In response to a letter from Frank Field, chair of the Work and Pensions Committee, Sarah Albon, chief executive of the Insolvency Service said, “We have largely completed the information-gathering first phase of the investigation, where we secured company records and made initial contact with directors and third parties to obtain information.”
However, she indicated that the investigation could last another two years.
Albon said, “We are putting all necessary resources into the investigation”.
She added that the Insolvency Service has engaged specialist forensic accountants and senior counsel and acquired specialised IT equipment to deal with the high volume of electronic data.
It is now analysing the company records and evidence gathered and seeking detailed explanations from parties of interest.
“A comprehensive forensic exercise is under way to ensure that any possible disqualification action stands up to the legal process,” Albon said.

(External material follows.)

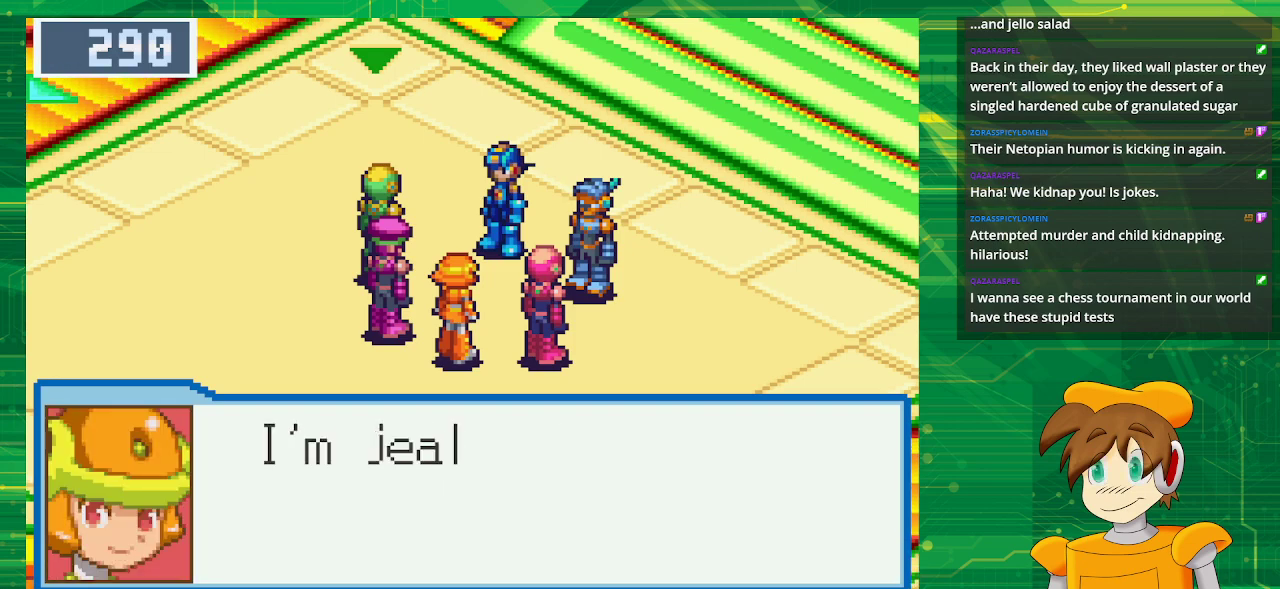
{"buttons": [], "events": []}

However, she added that “the complexities of the case and volume of evidence to be reviewed” means that it is not possible to say when the investigation will be completed.
Albon said she “remains confident that should our investigation find grounds for disqualification action against former directors we will be in a position to commence proceedings significantly earlier than April 2019”.
Field said he is “pleased to see that the Insolvency Service has raised its game, appointing specialist counsel and forensic accountancy services to analyse the evidence they have gathered on the sale and collapse of BHS".
“This, and the fact that they have set down a timetable for commencement of any potential proceedings, are clear signs of how seriously they are now taking this matter,” he added.
“It seems the net is tightening around the former directors of BHS. We – and of course the Forfeiture Committee – will await the outcome of their investigations with great interest," he said.